21. LIMITATION OF LIABILITY AND REMEDIES. NOTWITHSTANDING ANY DAMAGES
THAT YOU MIGHT INCUR FOR ANY REASON WHATSOEVER (INCLUDING, WITHOUT
LIMITATION, ALL DAMAGES REFERENCED HEREIN AND ALL DIRECT OR GENERAL
DAMAGES IN CONTRACT OR ANYTHING ELSE), THE ENTIRE LIABILITY OF
MICROSOFT AND ANY OF ITS SUPPLIERS UNDER ANY PROVISION OF THIS EULA
AND YOUR EXCLUSIVE REMEDY HEREUNDER (EXCEPT FOR ANY REMEDY OF REPAIR
OR REPLACEMENT ELECTED BY MICROSOFT WITH RESPECT TO ANY BREACH OF THE
LIMITED WARRANTY) SHALL BE LIMITED TO THE GREATER OF THE ACTUAL
DAMAGES YOU INCUR IN REASONABLE RELIANCE ON THE SOFTWARE UP TO THE
AMOUNT ACTUALLY PAID BY YOU FOR THE SOFTWARE OR U.S.$5.00. THE
FOREGOING LIMITATIONS, EXCLUSIONS, AND DISCLAIMERS SHALL APPLY TO THE
MAXIMUM EXTENT PERMITTED BY APPLICABLE LAW, EVEN IF ANY REMEDY FAILS
ITS ESSENTIAL PURPOSE.
If you don't want to cut and paste Microsoft's verbiage, which might expose you to a copyright infringement action from Redmond, consider employing a standard free software or open-source license, of which the GNU General Public License is the best-known example.
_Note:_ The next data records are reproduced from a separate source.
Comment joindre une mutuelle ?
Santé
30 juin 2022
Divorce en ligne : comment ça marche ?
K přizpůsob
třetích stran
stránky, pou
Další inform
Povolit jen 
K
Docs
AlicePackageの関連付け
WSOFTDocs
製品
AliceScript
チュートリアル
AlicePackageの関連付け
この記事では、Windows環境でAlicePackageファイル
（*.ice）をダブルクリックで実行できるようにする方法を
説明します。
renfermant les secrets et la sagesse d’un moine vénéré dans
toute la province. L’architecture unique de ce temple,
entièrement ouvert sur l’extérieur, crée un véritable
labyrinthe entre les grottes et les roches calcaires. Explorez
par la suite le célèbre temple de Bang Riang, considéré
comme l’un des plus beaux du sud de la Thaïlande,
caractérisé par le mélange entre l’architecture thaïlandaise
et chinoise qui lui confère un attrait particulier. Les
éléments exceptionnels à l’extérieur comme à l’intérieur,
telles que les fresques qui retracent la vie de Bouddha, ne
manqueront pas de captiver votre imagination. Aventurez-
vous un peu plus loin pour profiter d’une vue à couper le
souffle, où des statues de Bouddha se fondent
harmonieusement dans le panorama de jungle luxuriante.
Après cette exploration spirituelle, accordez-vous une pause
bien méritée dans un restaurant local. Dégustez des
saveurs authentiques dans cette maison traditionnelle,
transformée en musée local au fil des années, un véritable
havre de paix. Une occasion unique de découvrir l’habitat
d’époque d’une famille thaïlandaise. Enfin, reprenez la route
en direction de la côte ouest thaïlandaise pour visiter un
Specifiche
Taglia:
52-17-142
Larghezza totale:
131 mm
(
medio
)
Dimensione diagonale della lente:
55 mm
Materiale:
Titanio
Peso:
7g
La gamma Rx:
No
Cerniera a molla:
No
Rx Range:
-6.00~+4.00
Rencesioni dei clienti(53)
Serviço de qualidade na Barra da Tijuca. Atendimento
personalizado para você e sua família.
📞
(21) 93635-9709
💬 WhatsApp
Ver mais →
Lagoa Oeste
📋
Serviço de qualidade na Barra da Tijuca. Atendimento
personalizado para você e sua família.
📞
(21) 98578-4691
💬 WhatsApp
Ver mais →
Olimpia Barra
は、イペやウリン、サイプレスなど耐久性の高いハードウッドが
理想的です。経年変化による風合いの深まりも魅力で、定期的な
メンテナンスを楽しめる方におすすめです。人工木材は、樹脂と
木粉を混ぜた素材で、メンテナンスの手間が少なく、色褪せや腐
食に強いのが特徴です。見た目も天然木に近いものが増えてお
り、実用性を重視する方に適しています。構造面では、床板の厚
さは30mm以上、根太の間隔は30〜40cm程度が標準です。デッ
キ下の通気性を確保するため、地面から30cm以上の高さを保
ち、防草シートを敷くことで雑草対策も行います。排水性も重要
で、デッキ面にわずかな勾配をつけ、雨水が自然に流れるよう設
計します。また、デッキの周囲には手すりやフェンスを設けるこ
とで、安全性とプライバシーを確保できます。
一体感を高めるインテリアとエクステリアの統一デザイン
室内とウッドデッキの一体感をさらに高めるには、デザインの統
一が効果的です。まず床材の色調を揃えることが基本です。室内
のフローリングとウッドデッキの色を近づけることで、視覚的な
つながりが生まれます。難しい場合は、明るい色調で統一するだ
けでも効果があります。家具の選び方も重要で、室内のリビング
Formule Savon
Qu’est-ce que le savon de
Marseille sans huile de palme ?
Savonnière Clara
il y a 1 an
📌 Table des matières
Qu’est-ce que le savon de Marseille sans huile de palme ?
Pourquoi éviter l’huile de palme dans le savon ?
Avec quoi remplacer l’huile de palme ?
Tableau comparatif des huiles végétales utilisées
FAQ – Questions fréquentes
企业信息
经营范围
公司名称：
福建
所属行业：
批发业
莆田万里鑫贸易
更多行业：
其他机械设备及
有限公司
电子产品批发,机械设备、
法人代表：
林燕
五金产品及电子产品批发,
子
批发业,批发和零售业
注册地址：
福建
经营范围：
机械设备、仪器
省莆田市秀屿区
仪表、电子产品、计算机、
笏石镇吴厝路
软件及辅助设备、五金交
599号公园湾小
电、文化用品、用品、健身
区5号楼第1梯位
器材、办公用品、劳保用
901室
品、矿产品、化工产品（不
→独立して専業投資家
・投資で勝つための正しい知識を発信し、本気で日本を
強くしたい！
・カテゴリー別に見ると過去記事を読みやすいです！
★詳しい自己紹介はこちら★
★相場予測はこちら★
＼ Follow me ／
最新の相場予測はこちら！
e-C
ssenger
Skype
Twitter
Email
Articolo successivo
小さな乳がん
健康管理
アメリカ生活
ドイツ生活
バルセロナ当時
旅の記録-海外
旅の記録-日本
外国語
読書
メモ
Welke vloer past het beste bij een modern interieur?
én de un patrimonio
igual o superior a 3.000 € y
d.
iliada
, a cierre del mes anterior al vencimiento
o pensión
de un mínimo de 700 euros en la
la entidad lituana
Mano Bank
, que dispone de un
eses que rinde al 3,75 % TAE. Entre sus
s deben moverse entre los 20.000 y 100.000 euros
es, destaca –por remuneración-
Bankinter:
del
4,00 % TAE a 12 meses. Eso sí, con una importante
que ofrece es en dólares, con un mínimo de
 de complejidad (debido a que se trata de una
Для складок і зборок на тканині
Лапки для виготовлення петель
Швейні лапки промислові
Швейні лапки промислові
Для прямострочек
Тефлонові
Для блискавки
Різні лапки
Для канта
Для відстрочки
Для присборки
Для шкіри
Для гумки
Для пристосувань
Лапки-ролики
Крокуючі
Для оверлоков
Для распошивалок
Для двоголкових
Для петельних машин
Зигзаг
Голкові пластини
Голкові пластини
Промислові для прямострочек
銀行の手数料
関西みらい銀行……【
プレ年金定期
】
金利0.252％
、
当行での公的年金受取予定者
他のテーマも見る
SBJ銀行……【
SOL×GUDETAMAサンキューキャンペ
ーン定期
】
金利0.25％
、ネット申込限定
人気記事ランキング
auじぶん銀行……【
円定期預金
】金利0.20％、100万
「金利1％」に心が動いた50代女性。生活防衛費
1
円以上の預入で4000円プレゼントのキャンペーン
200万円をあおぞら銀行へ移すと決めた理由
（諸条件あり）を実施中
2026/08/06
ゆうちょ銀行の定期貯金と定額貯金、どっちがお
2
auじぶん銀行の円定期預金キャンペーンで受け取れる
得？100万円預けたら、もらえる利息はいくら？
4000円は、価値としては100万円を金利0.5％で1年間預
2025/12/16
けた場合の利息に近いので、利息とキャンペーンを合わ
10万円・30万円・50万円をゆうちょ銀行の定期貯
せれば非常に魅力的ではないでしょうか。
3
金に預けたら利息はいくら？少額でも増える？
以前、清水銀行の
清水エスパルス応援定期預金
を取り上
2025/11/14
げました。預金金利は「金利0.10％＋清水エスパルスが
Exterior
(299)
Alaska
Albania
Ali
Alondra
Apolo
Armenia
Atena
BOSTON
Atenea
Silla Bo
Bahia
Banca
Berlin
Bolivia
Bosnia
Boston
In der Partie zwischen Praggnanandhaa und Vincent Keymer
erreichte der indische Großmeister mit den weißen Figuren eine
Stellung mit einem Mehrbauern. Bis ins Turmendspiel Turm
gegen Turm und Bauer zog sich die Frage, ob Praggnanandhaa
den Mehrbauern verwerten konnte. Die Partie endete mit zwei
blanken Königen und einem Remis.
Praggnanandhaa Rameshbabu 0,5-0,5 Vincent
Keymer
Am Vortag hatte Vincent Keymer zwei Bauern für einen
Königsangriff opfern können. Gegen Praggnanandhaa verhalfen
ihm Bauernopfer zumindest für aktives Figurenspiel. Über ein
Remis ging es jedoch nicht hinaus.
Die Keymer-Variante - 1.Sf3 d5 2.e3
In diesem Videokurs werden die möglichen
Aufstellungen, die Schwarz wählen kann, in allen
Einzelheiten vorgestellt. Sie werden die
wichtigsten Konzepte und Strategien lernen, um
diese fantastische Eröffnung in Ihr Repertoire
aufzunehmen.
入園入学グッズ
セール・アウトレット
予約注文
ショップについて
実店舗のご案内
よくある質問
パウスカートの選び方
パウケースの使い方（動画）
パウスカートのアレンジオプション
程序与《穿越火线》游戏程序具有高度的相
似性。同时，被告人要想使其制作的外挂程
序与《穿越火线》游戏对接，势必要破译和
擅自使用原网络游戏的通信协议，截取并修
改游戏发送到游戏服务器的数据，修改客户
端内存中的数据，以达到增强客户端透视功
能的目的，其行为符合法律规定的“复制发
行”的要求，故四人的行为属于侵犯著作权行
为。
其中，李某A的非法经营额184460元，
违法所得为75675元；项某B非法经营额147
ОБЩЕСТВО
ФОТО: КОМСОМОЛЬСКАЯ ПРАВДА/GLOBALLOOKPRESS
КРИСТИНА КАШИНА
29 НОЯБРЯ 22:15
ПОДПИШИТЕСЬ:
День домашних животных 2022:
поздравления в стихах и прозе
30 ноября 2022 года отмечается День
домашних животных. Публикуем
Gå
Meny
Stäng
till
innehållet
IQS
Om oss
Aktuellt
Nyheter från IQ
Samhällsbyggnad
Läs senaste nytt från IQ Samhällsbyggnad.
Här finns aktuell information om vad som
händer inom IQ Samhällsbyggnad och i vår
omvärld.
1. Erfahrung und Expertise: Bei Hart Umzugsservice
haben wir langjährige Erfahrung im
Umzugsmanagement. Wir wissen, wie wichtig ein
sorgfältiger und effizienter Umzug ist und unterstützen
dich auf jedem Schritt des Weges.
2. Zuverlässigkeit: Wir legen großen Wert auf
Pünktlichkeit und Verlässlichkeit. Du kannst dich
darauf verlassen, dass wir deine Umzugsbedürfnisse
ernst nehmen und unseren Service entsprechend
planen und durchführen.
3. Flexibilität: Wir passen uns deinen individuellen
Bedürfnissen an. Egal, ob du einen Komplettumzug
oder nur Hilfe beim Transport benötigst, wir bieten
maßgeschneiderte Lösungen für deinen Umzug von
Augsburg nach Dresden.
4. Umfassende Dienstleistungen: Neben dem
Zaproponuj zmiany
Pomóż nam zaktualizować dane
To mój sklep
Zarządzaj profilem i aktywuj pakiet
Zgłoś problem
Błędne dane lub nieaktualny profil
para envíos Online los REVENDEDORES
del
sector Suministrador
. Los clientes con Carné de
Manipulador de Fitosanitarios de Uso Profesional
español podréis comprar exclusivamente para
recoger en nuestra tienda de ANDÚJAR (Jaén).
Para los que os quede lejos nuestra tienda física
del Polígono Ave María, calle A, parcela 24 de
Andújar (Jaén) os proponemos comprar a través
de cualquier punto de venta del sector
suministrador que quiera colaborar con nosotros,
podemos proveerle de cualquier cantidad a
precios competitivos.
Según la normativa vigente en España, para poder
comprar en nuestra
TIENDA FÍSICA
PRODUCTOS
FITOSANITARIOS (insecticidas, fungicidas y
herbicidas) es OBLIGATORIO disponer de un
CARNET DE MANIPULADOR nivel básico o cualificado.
Note that using a free software license doesn't mean that your software is now free to the world. You may have licensed one client under the GNU GPL but whether or not you decide to offer anyone else a license is a decision for the future.
If you wish, you can use the sample contract at the end of this book as a starting point in negotiating rights with your client. And remember that old bromide of business: You don't get what you deserve; you get what you negotiate.